Above all, imperialism’s grip on the country is tightening, with the connivance of every faction of the ruling elite. In 2015, the US-orchestrated a regime-change operation to oust Sri Lankan President Mahinda Rajapakse and bring Sirisena to power. Washington considered Rajapakse too close to China, and insisted on Sri Lanka lining up behind the US military plans against China.

This political operation was backed by the pseudo-left, the JVP and the Tamil National Alliance (TNA). The TNA has openly declared its readiness to serve US geopolitical interests, in exchange for privileges from the new Rajapakse government.

President Gotabhaya Rajapakse has been served notice by President Donald Trump and Secretary of State Mike Pompeo not to deviate from Sri Lanka’s military integration with the US and its build-up towards war against China. Moreover, India, under both the former Congress government and the current regime of Prime Minister Narendra Modi, has been transformed into a frontline state for Washington’s war plans against Beijing.

On February 4, Prime Minister Mahinda Rajapakse issued a statement declaring that there was “some cause for satisfaction” in Sri Lanka. “We are now on the cusp of a golden era once again.”

This is an outright lie. The new Rajapakse regime, like its counterparts around the world, is rapidly adopting authoritarian methods to take on the increasingly militant working class.

Seventy-two years of brutal rule by the Sri Lankan capitalist class have, once again, confirmed Leon Trotsky’s Theory of Permanent Revolution. The capitalist classes in the countries of belated capitalist development are incapable of freeing themselves from imperialism or addressing and resolving critical social and democratic tasks.

These tasks can be achieved only by the working class, in a socialist revolution, as part of the international struggle for world socialism. In every country, globalised production and distribution has welded together the international working class on an unprecedented level.
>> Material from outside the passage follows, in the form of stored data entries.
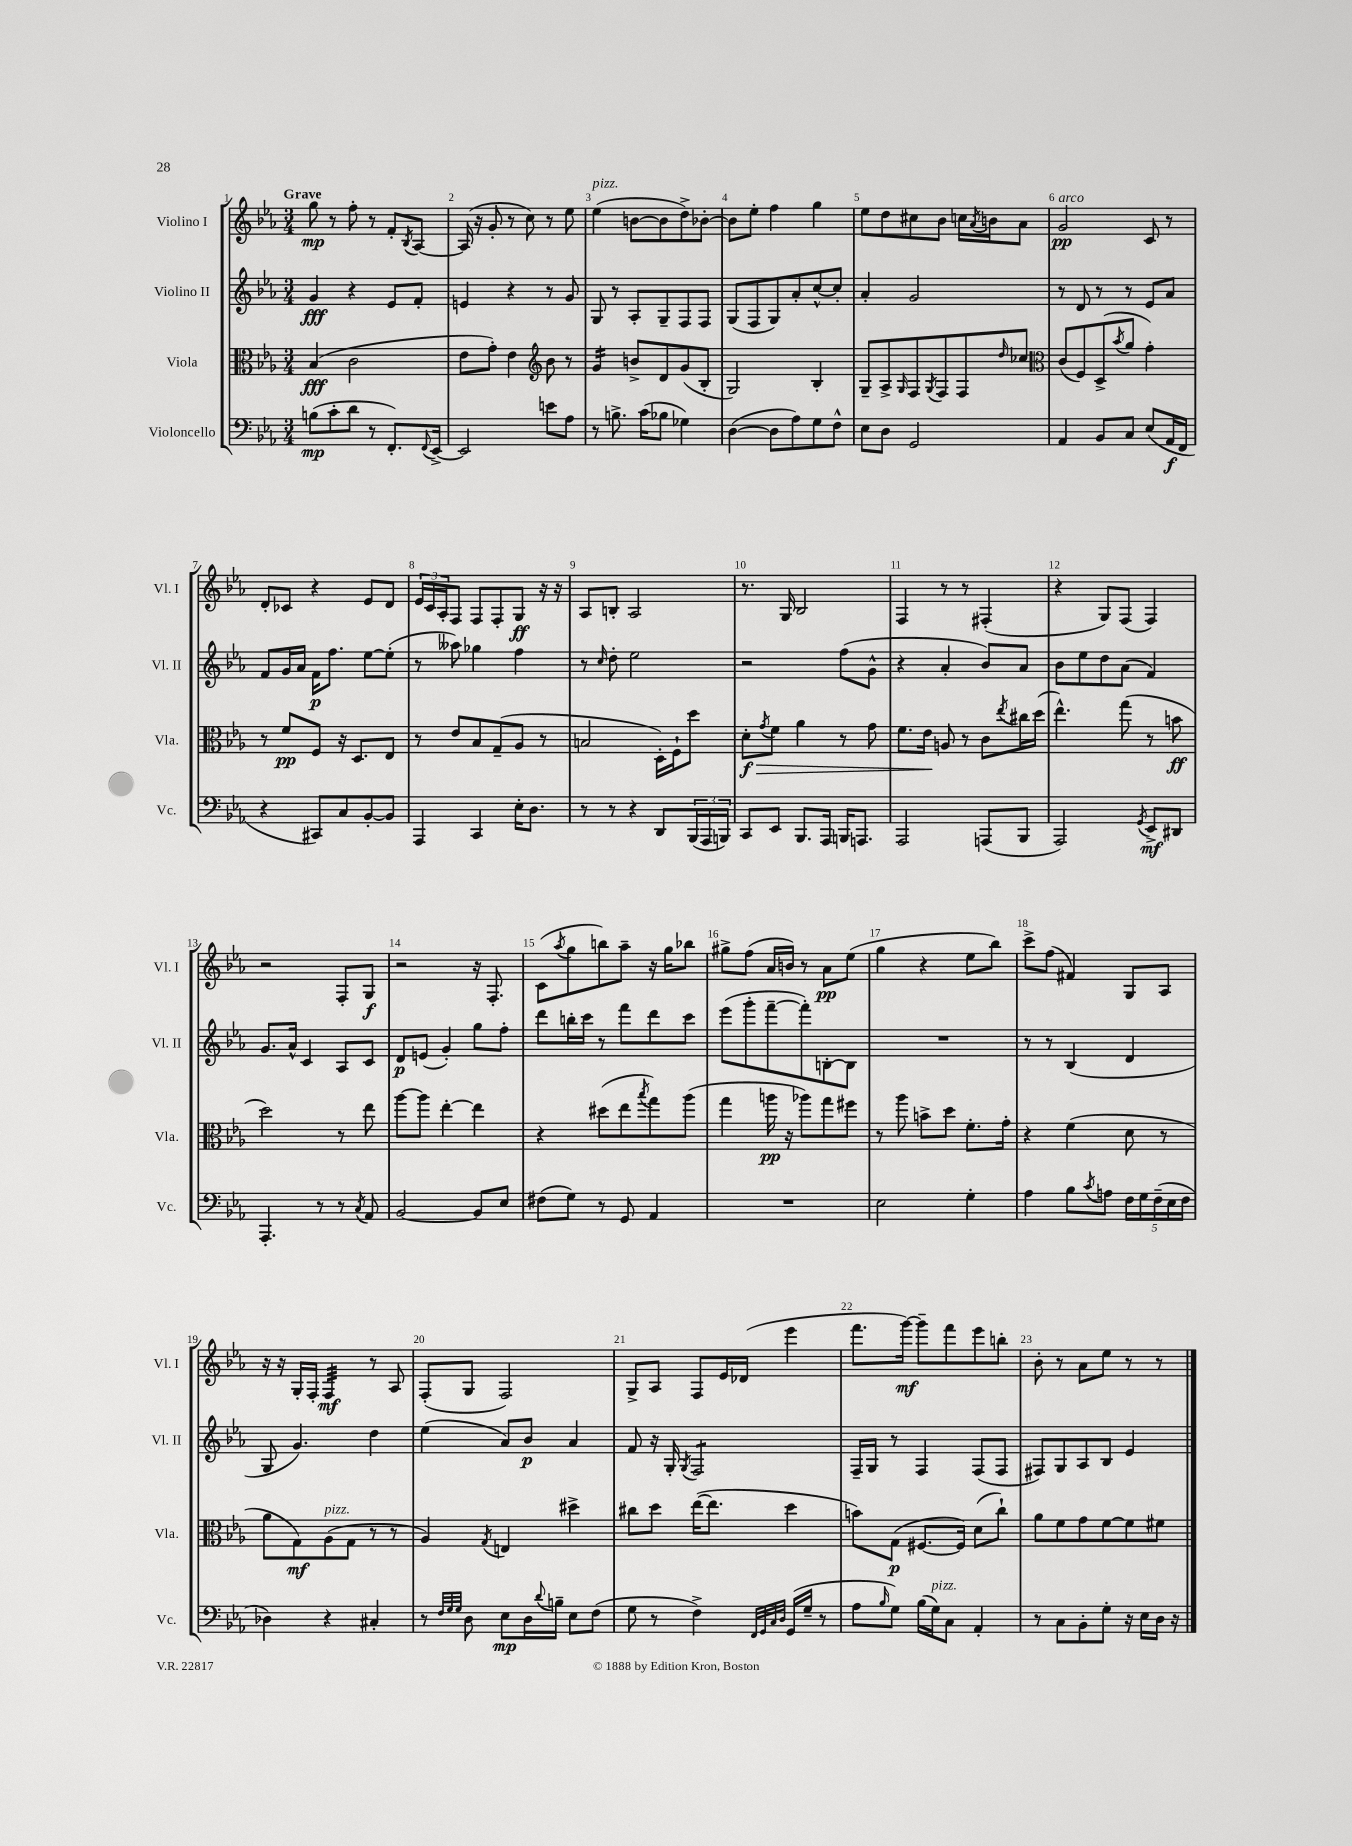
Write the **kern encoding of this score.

**kern	**kern	**kern	**kern
*staff4	*staff3	*staff2	*staff1
*clefF4	*clefC3	*clefG2	*clefG2
*k[b-e-a-]	*k[b-e-a-]	*k[b-e-a-]	*k[b-e-a-]
*M3/4	*M3/4	*M3/4	*M3/4
(8B	(4B-	4g	8gg
8c'	.	.	8r
8d	2c	4r	8ff'
8r	.	.	8r
8.FF')	.	8e-	8f'
.	.	.	8qB-
.	.	8f'	[8A-
8qqFF	.	.	.
[16EE-^	.	.	.
=	=	=	=
2EE-]	8e-	4e	(16A-]
.	.	.	16r
.	8g')	.	8g'
.	4e-	4r	8r
.	.	.	8cc)
*	*clefG2	*	*
8e	8b-	8r	8r
8A-	8r	8g	8ee-
=	=	=	=
8r	4g	8G	(4ee-
8.B^	.	8r	.
.	8b^	8A-'	[8b
(16c	.	.	.
8B-	8d	8G~	8b]
4G-)	(8g	8F	8dd^)
.	8B-'	8F	[8b-'
=	=	=	=
([4D	2G)	(8G	8b-]
.	.	8F	8ee-'
8D]	.	8G)	4ff
8A-)	.	8a-'	.
8G	4B-'	[8cc^^	4gg
8F^^	.	8cc']	.
=	=	=	=
8E-	8G~	4a-'	8ee-
8D	8A-^	.	8dd
.	16qqG	.	.
2GG	8F	2g	8cc#
.	8qG	.	.
.	8F	.	8b-
.	8F	.	16cc
.	.	.	8qa-
.	.	.	16b
.	16qqdd	.	.
.	8cc-	.	8a-
=	=	=	=
*	*clefC3	*	*
4AA-	(8c	8r	2g
.	8F)	8d	.
8BB-	(8D^	8r	.
.	8qb-	.	.
8C	8a-	8r	.
(8E-	4g')	8e-	8c
16AA-	.	8a-	8r
16FF	.	.	.
=	=	=	=
4r	8r	8f	8d'
.	8f	16g	8c-
.	.	16a-	.
8CC#)	8F	16f	4r
.	.	8.ff	.
8C	16r	.	.
.	8.D	.	.
[8BB-'	.	[8ee-	8e-
8BB-]	8E-	(8ee-']	8d
=	=	=	=
4AAA-	8r	8r	24e-
.	.	.	24c
.	.	.	24A-'
.	8e-	8aa--)	8F
4CC	8B-	4gg-	8F
.	(8G~	.	8F'
16E-'	8A-	4ff	8G
8.D	.	.	.
.	8r	.	16r
.	.	.	16r
=	=	=	=
8r	2B	8r	8A-
.	.	16qqcc	.
8r	.	8dd'	8B'
4r	.	2ee-	2A-
8DD	16D')	.	.
.	16F`	.	.
(24BBB-	8dd	.	.
24AAA-	.	.	.
24BBB)	.	.	.
=	=	=	=
8CC	8d'	2r	8.r
.	8qg	.	.
8EE-	8f	.	.
.	.	.	16G
8.BBB-	4a-	.	2B-
16AAA-	.	.	.
16BBB	8r	(8ff	.
8.AAA	.	.	.
.	8g	8g^^	.
=	=	=	=
2AAA-	8.f	4r	4F
.	16e-	.	.
.	8A	4a-'	8r
.	8r	.	8r
(8AAA	8c	8b-)	(4F#'
.	8qee-	.	.
8BBB-	16cc#	8a-	.
.	(16dd	.	.
=	=	=	=
2AAA-)	4.ee-^^)	8b-	4r
.	.	8ee-	.
.	.	8dd	8G)
.	(8gg	(8a-	(8F
8qGG	.	.	.
8EE-^	8r	4f)	4F)
8DD#	8b	.	.
=	=	=	=
4.AAA-'	2dd)	8.g	2r
.	.	16a-^^	.
.	.	4c	.
8r	.	.	.
8r	8r	8A-	8F'
8qC	.	.	.
8AA-	8ee-	8c	8G
=	=	=	=
[2BB-	[8aa-	8d	2r
.	8aa-]	(8e	.
.	[4ee-'	4g')	.
8BB-]	4ee-]	8gg	16r
.	.	.	8.F'
8E-	.	8ff'	.
=	=	=	=
(8F#	4r	8ddd	(8c
.	.	.	8qaa-
8G)	.	16bb'	8gg
.	.	16ccc	.
8r	(8dd#	8r	8bb)
8GG	8ee-	8fff	8aa-~
.	8qbb-	.	.
4AA-	8gg)	8ddd	16r
.	.	.	16gg
.	(8aa-	8ccc	8bb-
=	=	=	=
2.r	4gg	(8eee-	8gg#^
.	.	8ggg'	(8ff
.	16aa	[8fff~	16a-
.	16r	.	16b)
.	8aa-)	8fff'])	8r
.	8gg	[8B'	8a-
.	8ff#	8B]	(8ee-
=	=	=	=
2E-	8r	2.r	4gg
.	8aa-	.	.
.	8b^	.	4r
.	8dd	.	.
4G'	8.f'	.	8ee-
.	.	.	8bb-)
.	16g'	.	.
=	=	=	=
4A-	4r	8r	8ccc^
.	.	8r	(8ff
8B-	(4f	(4B-	4f#)
8qc	.	.	.
8A	.	.	.
20F	8d	4d	8G
20G	.	.	.
(20F~	.	.	.
.	8r	.	8A-
20E-	.	.	.
20F	.	.	.
=	=	=	=
4D-)	8a-	8G	16r
.	.	.	16r
.	8G)	4.g)	16G'
.	.	.	16F'
4r	(8A-	.	4F
.	8G	.	.
4C#'	8r	4dd	8r
.	8r	.	8A-
=	=	=	=
8r	4A-)	(4ee-	(8F'
32qqF	.	.	.
32qqG	.	.	.
32qqG	.	.	.
8D	.	.	8G
.	8qG	.	.
8E-	4E	8a-)	2F)
16D	.	8b-	.
8qqd	.	.	.
16B~	.	.	.
8E-	4dd#^	4a-	.
(8F	.	.	.
=	=	=	=
8G	8cc#	8f	8G^
8r	8dd	16r	8A-
.	.	16G'	.
.	.	8qG	.
4F^)	([16ee-	2F	8F
.	8.ee-]	.	.
.	.	.	16e-
.	.	.	(16d-
32qqFF	.	.	.
32qqGG	.	.	.
32qqC	.	.	.
32qqD	.	.	.
(16GG	4dd	.	4eee-
16G~	.	.	.
8r	.	.	.
=	=	=	=
8A-	8b)	16F~	8.fff
.	.	16G	.
16qqB-	.	.	.
8G)	(8G	8r	.
.	.	.	[16ggg)
(16B-	[8.F#	4F	8ggg~]
16G)	.	.	.
8C	.	.	8fff
.	16F#])	.	.
4AA-'	(8d	(8F	8eee-
.	8cc`)	8F	8bb'
=	=	=	=
8r	8a-	8F#)	8b-'
8C	8f	8G	8r
8BB-'	8g	8A-	8a-
8G'	[8f	8B-	8ee-
16r	8f]	4e-	8r
16E-	.	.	.
16D	8f#	.	8r
16r	.	.	.
==	==	==	==
*-	*-	*-	*-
The Socialist Equality Party, Sri Lankan section of the International Committee of the Fourth International, has fought, since its inception in 1968 as the Revolutionary Communist League (RCL), for the political independence of the working class based on an international socialist perspective. On this basis, the SEP fights for a Sri Lankan and Eelam Socialist Republic, as part of a Union of South Asian socialist republics. We urge workers and youth to join this struggle.